2006 — Day 36 - last (pension) rites
Before I forget: happy (70th) birthday (yesterday) David Carradine. Another of my life's strange Koestlerian coincidences, it seems. Oops! Not only did I forget the full stop back there, I also belatedly realised the calendar on my wrist watch was a day out — shows how much attention I pay to the passage of Time, I guess.
Pension rites?
Yep. Safely pushed into the post box in time (I trust) is the letter containing all the necessary signatures to transmute (for
some reason, the preferred verb is commutate
) a lump of my
accumulated mite into tax-free cash. I must say, the IBM pensions people were commendably quick off the mark, telling me what's what within
one day of my final salary payment.
On the Border(s) department
Can't put it off any longer. Gotta checkout the new bookshop. Earlier to bed, therefore!
And the verdict is?
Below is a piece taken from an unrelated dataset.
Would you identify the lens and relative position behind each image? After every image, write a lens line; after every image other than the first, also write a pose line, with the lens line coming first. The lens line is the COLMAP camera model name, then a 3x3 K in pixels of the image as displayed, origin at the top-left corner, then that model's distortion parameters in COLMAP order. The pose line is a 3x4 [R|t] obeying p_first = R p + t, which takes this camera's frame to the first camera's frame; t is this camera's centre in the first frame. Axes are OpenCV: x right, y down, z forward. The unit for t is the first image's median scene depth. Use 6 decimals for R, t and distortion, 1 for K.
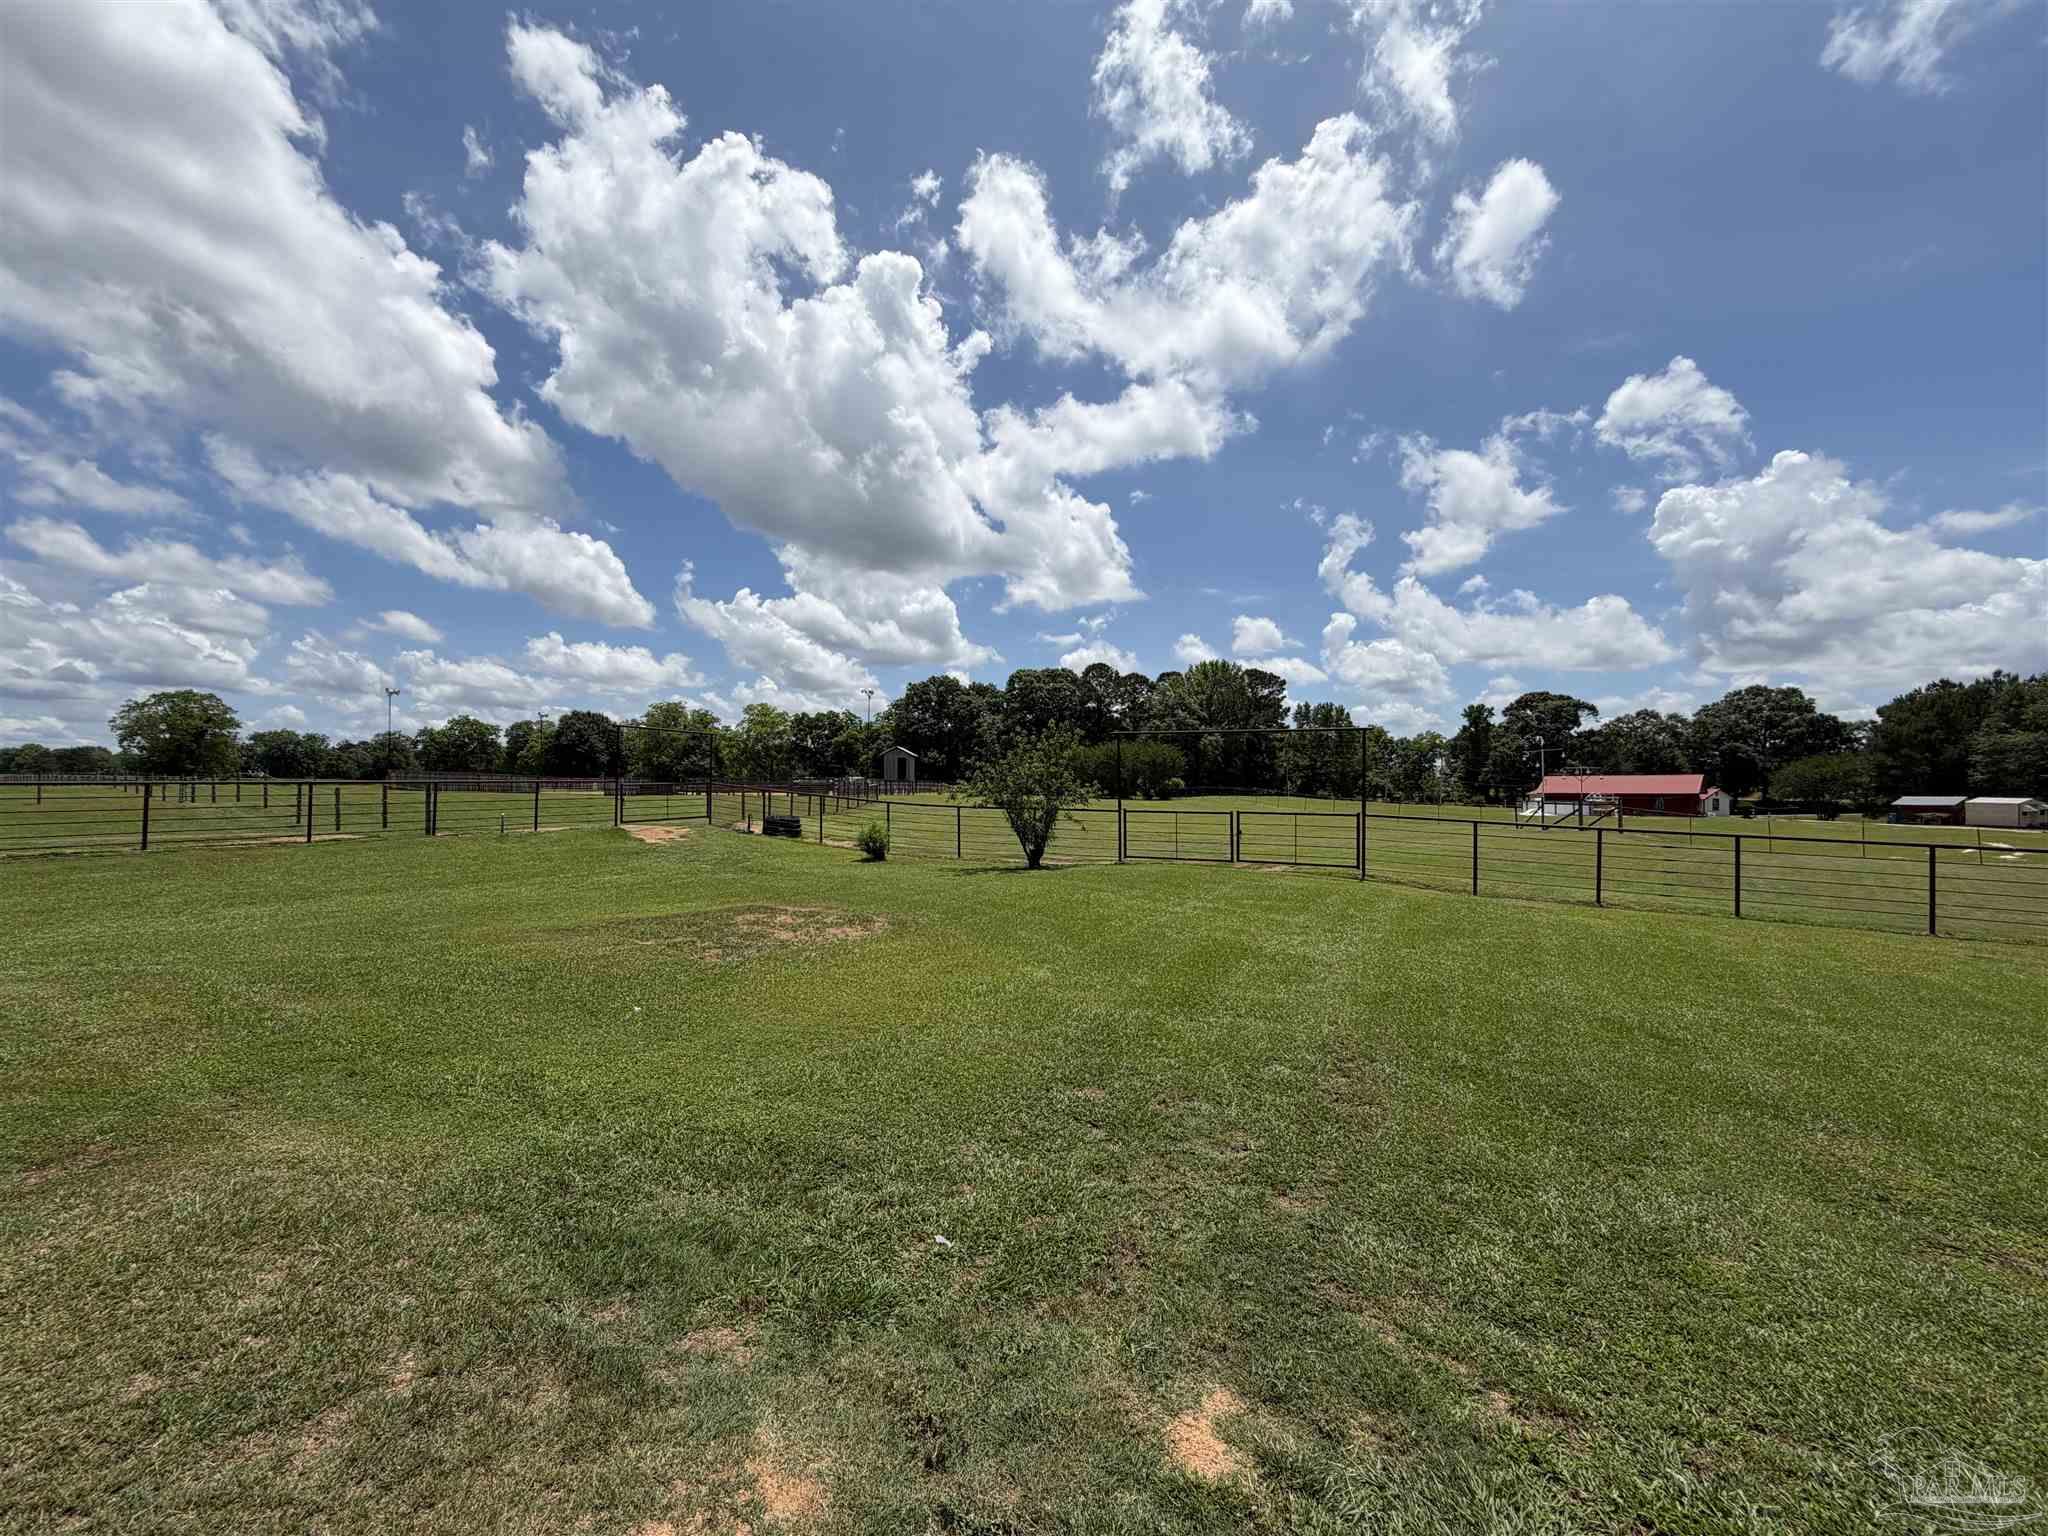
lens RADIAL K [[814.9, 0, 1024.4], [0, 814.9, 767.1], [0, 0, 1]] dist [0.000739, -0.000286]
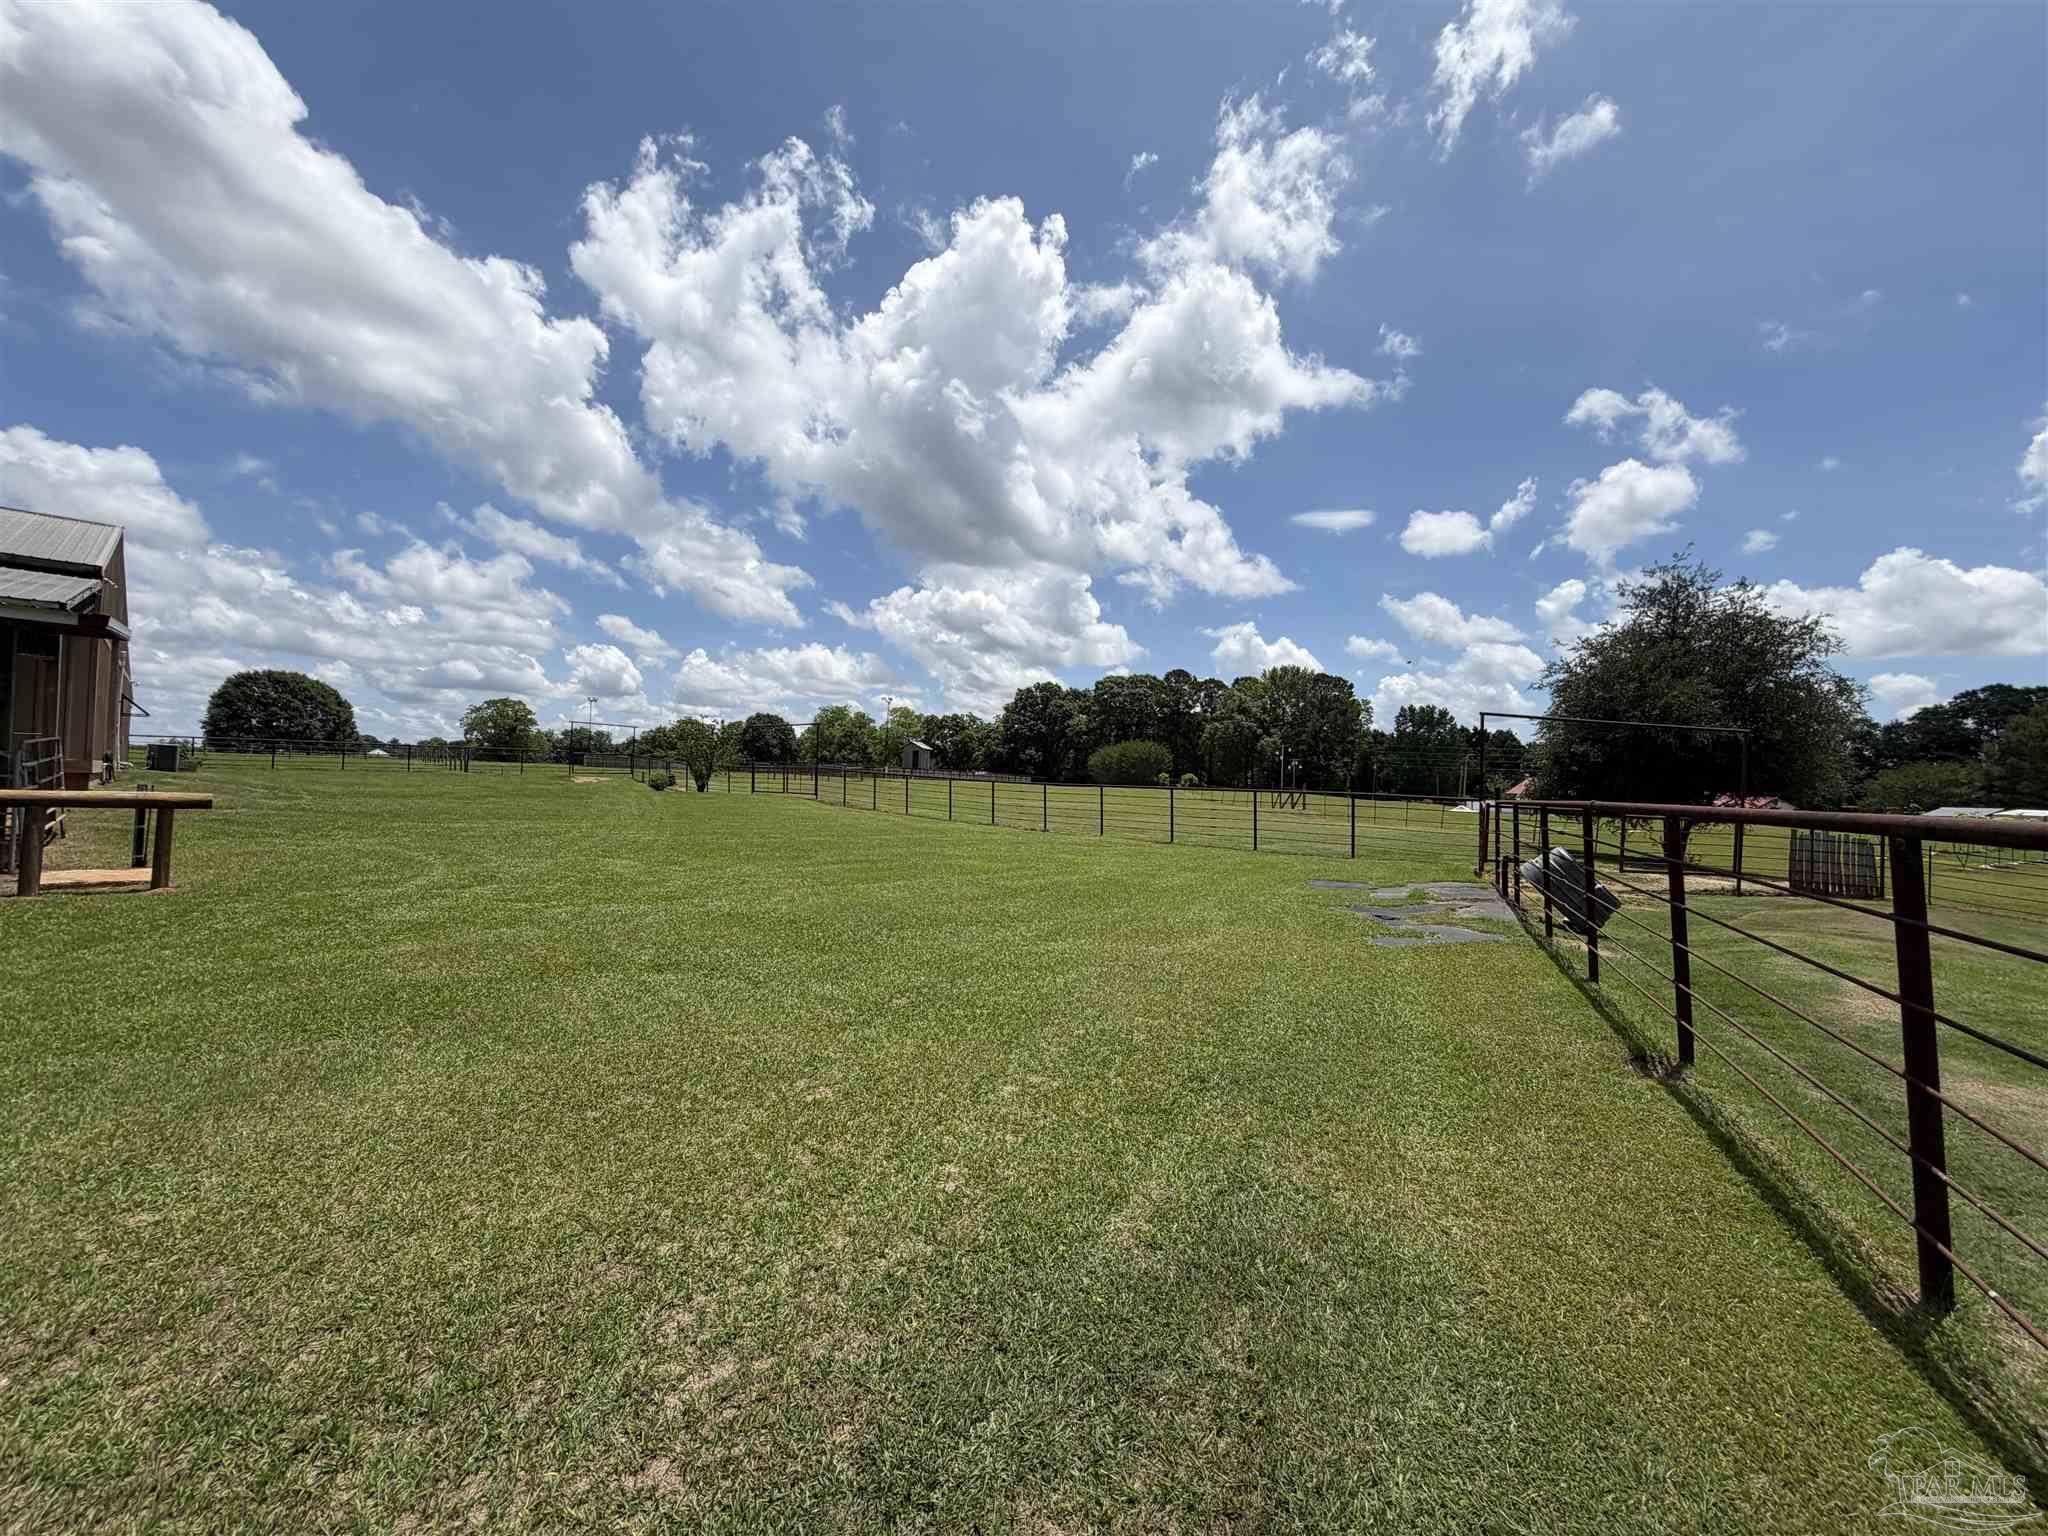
lens RADIAL K [[814.9, 0, 1016.1], [0, 814.9, 770.5], [0, 0, 1]] dist [0.000739, -0.000286]
pose [[0.965792, 0.019621, -0.258575, 0.145378], [-0.018864, 0.999807, 0.005409, 0.004157], [0.258632, -0.000346, 0.965976, -0.087813]]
Well, not as good a selection as the branch in Bournemouth, but a good place to browse for ninety minutes or so... Today's little heap:
- A life of privilege, mostly by Gardner Botsford. He was a long-time (40 years) editor at the New Yorker, describing many of the writers he encountered there — including AJ Liebling who had an eidetic memory6 (the only non-fictional7 one I've encountered since Luria's case-study of "S"). Botsford eventually managed to become a firm enemy of William Shawn. Any book described by Sean French as "One of the best, most beautifully-written, memoirs I've read for years" gets my vote
- How to make money like a porn star! by Neil Strauss and Bernard Chang. An amusingly different-looking graphic novel
- It's only a movie by Charlotte Chandler. Her "personal biography" of Alfred Hitchcock. Daughter Patricia approved, and I enjoyed her take on "The trouble with Harry" on the DVD extras the other night.
- Tales of mirth and woe by Alistair Coleman (aka Scaryduck of that blog)
- Transcending CSS: the fine art of web design by Andy Clarke. An extended argument for getting a Mac, if you ask me.
The last two were courtesy of Amazon.
Anyone notice anything?
About the new, and hopefully much more IE7-friendly, site navigation? Not that I know who views my site, or with what, other than (perhaps) faint disdain.